§ **Text passage**
---

This really led to a change in thinking in terms of cancer vaccines. As you know, cancer vaccines are a very old approach. As immunologists, we should be vaccinating against foreign proteins. The problem in the earlier attempts to use cancer vaccines, however, was that we were trying to target self-proteins, proteins that we are normally immunologically tolerant to, and even if we could do such a thing, our immune system might induce auto-immunity against normal cells that had those normal proteins. But using these tumor neo-antigens gives us an entirely different approach to targeting cancer, because the only cells that express these mutant antigens are the tumors themselves. Thus, we are essentially now looking at very specific responses against a protein that is quite foreign to our normal genome.
This has led to several institutions, including our own at Washington University, to establish clinical trials to try and use tumor neo-antigen vaccines to specifically target cancers in each individual based on their own mutational profile of their cancer. There are nine different cancer types that are being targeted at Washington University. Some are very easy because they have a lot of mutations, such as melanoma and small cell lung cancer, but some are very difficult, including a cancer that Dr. Allison works on, prostate cancer. Pancreatic cancer and glioblastoma are also very difficult.
And so, as a PhD, I’m sort of left now on the side, waiting and wringing my hands and hoping for the best effect of these vaccines. But we won’t be sitting here quietly doing nothing. We’re going back from the bed back to the bench side, so we’ve gone from the bench to the bedside, and now we’re going back to the bench, to understand again this process of immune responses against cancer in much more detail, and we’re doing this by performing two different kinds of high-dimensional analyses that are giving us views into the process that have never been possible in the past. This is in fact what we’re seeing here, and this is the project that we are doing with the Balzan Foundation funds. So I just would like to end here by acknowledging and certainly thanking my many past students and post-docs whom I’ve had the honour of working with for all these years, my dedicated staff that have put in years of superb work, all my mentors, my colleagues, my friends at Washington University and elsewhere for their advice, constructive criticisms, and support, and of course my family for everything. I especially wish to thank the Balzan Foundation for this truly remarkable honor. Thank you very much.

---

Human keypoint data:
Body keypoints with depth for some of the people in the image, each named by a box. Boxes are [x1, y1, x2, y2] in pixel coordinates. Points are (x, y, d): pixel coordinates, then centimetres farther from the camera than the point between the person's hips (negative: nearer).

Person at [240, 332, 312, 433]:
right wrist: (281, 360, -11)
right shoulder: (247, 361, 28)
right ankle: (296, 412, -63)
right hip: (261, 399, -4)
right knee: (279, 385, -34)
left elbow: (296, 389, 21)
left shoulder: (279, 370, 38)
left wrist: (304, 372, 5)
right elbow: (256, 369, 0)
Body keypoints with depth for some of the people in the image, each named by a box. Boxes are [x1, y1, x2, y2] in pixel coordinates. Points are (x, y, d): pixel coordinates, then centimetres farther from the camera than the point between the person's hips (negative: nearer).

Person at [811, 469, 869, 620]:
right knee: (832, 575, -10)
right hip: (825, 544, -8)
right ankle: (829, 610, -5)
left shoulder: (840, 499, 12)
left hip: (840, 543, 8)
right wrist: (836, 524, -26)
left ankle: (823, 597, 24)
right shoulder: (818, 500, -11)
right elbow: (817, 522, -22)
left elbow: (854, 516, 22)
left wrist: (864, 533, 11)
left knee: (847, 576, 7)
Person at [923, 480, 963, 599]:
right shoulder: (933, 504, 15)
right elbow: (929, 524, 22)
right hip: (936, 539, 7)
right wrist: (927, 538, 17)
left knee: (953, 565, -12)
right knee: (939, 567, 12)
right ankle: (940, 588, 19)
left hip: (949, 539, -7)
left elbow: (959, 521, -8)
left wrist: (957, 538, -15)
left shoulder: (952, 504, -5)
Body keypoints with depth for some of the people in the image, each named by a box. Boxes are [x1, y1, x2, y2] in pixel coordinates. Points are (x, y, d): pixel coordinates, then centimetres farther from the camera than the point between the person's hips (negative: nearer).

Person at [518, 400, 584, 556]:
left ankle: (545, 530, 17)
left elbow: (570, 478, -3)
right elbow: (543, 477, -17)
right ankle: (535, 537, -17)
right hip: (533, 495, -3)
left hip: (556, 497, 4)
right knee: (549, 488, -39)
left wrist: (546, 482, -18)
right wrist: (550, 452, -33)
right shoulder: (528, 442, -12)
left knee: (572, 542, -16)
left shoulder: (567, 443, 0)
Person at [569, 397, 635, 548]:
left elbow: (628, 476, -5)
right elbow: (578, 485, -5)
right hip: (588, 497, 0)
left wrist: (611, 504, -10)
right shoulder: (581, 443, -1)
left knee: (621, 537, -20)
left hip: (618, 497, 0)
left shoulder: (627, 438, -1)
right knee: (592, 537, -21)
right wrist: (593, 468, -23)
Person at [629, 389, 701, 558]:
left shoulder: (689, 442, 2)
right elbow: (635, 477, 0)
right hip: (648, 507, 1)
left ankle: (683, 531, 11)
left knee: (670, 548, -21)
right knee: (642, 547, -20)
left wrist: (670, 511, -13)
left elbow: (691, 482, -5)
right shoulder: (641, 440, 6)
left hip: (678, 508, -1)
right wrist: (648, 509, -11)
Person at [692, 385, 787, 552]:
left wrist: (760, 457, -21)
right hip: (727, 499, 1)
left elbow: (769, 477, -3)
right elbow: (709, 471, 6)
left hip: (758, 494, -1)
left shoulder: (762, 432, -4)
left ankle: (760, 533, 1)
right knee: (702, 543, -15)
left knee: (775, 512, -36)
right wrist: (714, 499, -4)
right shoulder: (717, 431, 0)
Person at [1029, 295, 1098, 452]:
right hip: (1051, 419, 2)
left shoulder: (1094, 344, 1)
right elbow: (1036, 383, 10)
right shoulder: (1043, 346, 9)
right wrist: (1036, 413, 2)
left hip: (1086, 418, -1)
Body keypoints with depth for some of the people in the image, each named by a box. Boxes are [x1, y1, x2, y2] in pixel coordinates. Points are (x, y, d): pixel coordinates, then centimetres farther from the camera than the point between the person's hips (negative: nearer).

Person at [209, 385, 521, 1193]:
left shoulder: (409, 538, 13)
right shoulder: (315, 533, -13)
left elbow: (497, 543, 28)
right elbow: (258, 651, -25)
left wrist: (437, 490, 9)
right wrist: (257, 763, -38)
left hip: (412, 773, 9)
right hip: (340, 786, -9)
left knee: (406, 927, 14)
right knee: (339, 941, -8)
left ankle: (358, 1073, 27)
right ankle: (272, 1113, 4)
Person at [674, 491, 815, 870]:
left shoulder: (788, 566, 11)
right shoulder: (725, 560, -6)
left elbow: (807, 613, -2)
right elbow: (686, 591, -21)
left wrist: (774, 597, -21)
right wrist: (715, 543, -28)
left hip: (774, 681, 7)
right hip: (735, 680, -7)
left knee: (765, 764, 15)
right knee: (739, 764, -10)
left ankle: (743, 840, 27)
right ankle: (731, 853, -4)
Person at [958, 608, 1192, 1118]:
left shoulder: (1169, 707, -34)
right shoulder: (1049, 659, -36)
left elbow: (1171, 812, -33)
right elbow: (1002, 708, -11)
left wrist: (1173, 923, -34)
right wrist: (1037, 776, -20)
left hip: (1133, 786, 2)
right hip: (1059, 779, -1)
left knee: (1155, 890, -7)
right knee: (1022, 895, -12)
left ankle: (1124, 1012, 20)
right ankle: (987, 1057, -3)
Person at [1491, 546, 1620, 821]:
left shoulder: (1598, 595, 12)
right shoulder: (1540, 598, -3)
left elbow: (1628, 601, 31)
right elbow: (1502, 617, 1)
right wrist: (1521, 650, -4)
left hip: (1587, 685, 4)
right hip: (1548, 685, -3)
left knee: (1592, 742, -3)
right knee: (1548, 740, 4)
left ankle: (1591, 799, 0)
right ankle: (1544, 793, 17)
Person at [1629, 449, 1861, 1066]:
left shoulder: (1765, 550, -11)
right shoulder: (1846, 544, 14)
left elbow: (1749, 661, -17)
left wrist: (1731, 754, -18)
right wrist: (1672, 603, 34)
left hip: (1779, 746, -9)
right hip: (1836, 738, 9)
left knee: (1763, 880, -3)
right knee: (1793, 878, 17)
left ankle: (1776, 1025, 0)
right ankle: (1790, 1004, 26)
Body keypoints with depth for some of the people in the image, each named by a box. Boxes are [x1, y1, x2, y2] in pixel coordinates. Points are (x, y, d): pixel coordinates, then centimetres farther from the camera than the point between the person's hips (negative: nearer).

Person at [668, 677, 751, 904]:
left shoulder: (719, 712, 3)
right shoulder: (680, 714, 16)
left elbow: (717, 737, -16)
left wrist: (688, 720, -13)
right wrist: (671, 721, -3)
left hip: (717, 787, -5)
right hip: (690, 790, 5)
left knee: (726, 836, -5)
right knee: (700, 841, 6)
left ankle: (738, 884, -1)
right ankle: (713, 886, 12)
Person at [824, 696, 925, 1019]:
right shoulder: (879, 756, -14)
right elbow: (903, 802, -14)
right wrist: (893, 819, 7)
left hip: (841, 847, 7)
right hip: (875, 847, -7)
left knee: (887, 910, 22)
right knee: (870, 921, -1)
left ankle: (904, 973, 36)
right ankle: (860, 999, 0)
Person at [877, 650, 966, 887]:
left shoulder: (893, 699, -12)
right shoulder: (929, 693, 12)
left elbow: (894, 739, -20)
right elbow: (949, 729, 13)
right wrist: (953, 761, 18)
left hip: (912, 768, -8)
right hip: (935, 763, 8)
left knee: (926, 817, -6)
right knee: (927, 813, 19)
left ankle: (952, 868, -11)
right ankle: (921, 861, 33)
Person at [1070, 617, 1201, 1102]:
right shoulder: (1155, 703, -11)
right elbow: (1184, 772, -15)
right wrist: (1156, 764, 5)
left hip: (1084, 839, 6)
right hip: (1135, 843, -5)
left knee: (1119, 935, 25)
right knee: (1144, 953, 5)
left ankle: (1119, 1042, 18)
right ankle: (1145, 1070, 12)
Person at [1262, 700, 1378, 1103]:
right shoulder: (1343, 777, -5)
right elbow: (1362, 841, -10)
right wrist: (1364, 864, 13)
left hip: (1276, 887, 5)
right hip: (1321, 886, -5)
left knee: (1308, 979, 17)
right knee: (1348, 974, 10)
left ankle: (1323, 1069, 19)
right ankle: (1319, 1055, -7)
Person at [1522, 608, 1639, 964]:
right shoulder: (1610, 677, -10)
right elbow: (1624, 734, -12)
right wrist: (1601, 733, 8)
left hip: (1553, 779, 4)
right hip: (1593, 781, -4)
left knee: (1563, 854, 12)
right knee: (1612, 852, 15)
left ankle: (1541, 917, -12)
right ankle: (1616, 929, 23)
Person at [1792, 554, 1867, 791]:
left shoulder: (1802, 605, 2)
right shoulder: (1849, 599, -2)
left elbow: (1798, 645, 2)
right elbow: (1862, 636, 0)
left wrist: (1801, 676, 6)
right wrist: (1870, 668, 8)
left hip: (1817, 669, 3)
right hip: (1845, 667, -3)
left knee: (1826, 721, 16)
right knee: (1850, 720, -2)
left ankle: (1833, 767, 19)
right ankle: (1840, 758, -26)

---

§ **Directions**
1 > Rewrite the part of the cancer vaccine text that opens with the words "This has led" and closes with "also very difficult.", swapping "melanoma" for "colorectal cancer".
2 > Decide whether each statement agrees with the cancer vaccine text, answering yes or no and quoting the words of the text that decide it: (a) Melanoma is one of the easy cancers to target because it has many mutations. (b) Nine different cancer types are being targeted at Washington University. (c) Glioblastoma is counted among the easy cancers to target.
The data has no connection to the cancer vaccine text.

§ **Task-by-task answers**
1 >
This has led to several institutions, including our own at Washington University, to establish clinical trials to try and use tumor neo-antigen vaccines to specifically target cancers in each individual based on their own mutational profile of their cancer. There are nine different cancer types that are being targeted at Washington University. Some are very easy because they have a lot of mutations, such as colorectal cancer and small cell lung cancer, but some are very difficult, including a cancer that Dr. Allison works on, prostate cancer. Pancreatic cancer and glioblastoma are also very difficult.

2 >
(a) Yes: "Some are very easy because they have a lot of mutations, such as melanoma and small cell lung cancer"
(b) Yes: "There are nine different cancer types that are being targeted at Washington University."
(c) No: "Pancreatic cancer and glioblastoma are also very difficult."